The remainder of the meeting was engaged in determining the proper degree of modesty, which balanced the need for adequate functionality against the requirement that the cost of entry for participating archives be sufficiently low. This is a question that has bedeviled other efforts at interoperability; for example, buy-in to the highly functional Z39.50 protocol has largely been limited to libraries, due to the costs of complexity (Stubley 1999). An important step towards establishing the cost/functionality balance was reached by the beginning of the second day with agreement among the participants on a tiered model of interoperability. This model is illustrated in Figure 1, showing the following layers:

  • Document Models - that address document structure and allow the specification of multiple disseminations (e.g., in multiple formats or of various structural decompositions) of a document instance. One example that addresses this level of interoperability is the Dienst repository protocol.
  • Metadata Harvesting - that enables the extraction of descriptive surrogates for documents. This approach was effectively demonstrated by the Harvest project (Bowman 1995) several years ago.
  • Mediator Services - that describe the nature of services that use and enhance information available from archives. The UPS Prototype (Van de Sompel, Krichel, Nelson, et al 2000) demonstrated a number of these services (e.g., linking) that build on top of the metadata harvesting layer. This service layer is also described in the digital library service model of (Leiner 1998).

Figure 1: a tiered model of interoperability

Framing the problem of interoperability with this model quickly led to the decision to restrict the Santa Fe recommendations to interoperability at the level of metadata harvesting. The mechanisms for establishing this interoperability, described in full detail in the Santa Fe Convention and summarized in the remainder of this paper, are three-fold:

  1. The definition of a set of simple metadata elements -- the Open Archives Metadata Set (OAMS) -- for the sole purpose of enabling coarse granularity document discovery among archives;
  2. The agreement to use a common syntax, XML, for representing and transporting both the OAMS and archive-specific metadata sets;
  3. The definition of a common protocol -- the Open Archives Dienst Subset -- to enable extraction of OAMS and archive-specific metadata from participating archives.

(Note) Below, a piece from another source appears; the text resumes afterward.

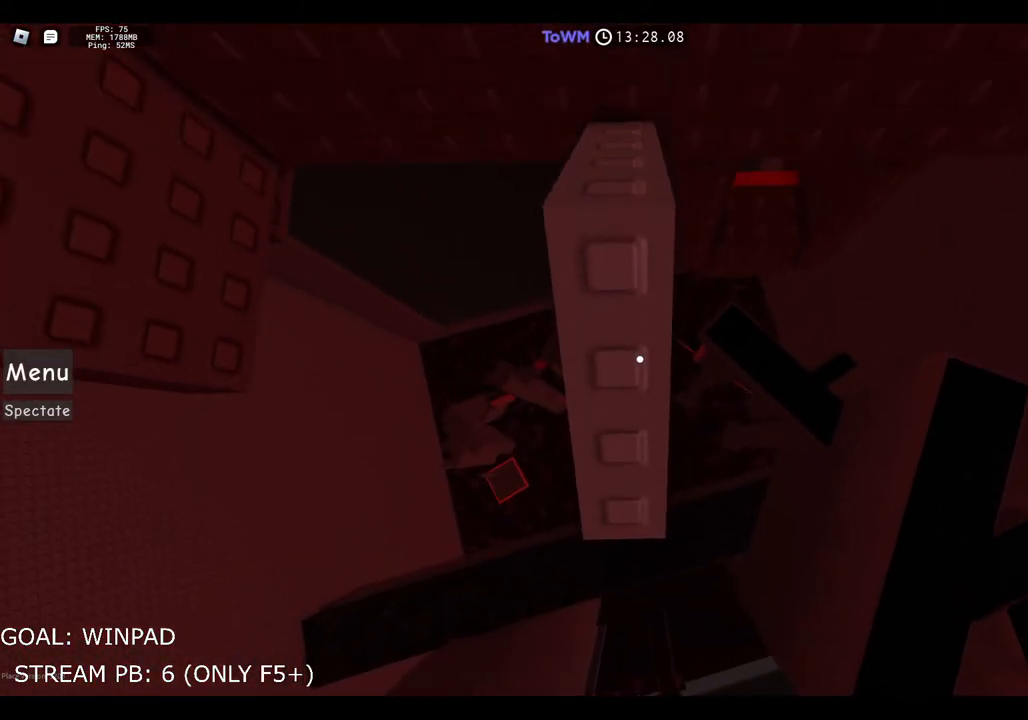
{"keys": ["s"], "events": [[334, "s", "down"]]}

This agreement treats documents as black-boxes; archives can have idiosyncratic document representations with the Santa Fe Convention only specifying a URL entry point to the archives' individual document models. The question and functionality of common mediator services are left open to implementers who wish to exploit the Santa Fe Convention and build mechanisms based on it.

The Santa Fe Convention


The Santa Fe Convention presents a technical and organizational framework designed to facilitate the discovery of content stored in distributed e-print archives. It makes easy-to-implement technical recommendations for archives that - when implemented - will allow data from e-print archives to become widely available via its inclusion in a variety of end-user services such as search engines, recommendation services and systems for interlinking documents. In addition, the convention introduces an organizational framework for making information available about archives that adhere to the technical recommendations of the convention -- the data providers -- and about trusted parties that build end-user services for data originating from such archives -- the service providers. As such it provides a communication mechanism between providers of data and providers of services and creates a community of open archives.

Definitions and Concepts

The Santa Fe Convention builds on on a number of definitions and concepts that are essential for its understanding.

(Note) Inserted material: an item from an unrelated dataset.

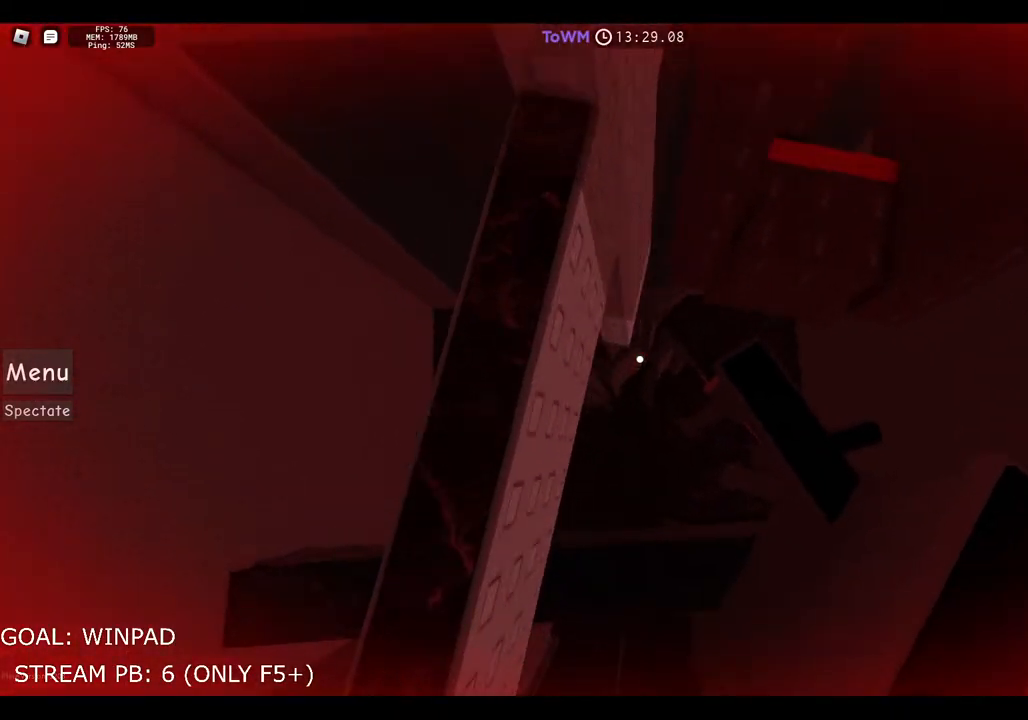
{"keys": [], "events": [[450, "d", "up"], [467, "w", "up"]]}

Open and managed e-print archives

The Convention considers the following to be crucial components of an e-print archive:

  • A submission mechanism;
  • A long-term storage system;
  • A management policy with regard to submission of documents and their preservation;
  • An open machine interface, that enables third parties to collect data from the archive.

The last item is crucial for enabling third parties to create services that support the discovery, presentation and analysis of data in the archive. Most e-print archives will also provide native end-user services. However, facilitating the broad dissemination of archive data through third party services is a crucial feature of an e-print archive. Therefore, the open interface is a key part of the Santa Fe Convention.

Data providers and service providers

Consistent with the objective of the Santa Fe Convention and the identification of the crucial functions of an e-print archive, there is a distinction between two participants in the convention:

  • A data provider is the manager of an e-print archive, acting on behalf of the authors submitting documents to the archive. As pointed out above, the data provider of an open archive will, at least, provide a submission mechanism, a long-term storage system and a mechanism that enables third parties to collect data from the archive;
  • A service provider is a third party, creating end-user services based on data stored in e-print archives. For instance, a service provider could implement a search engine for mathematical e-prints stored in archives worldwide.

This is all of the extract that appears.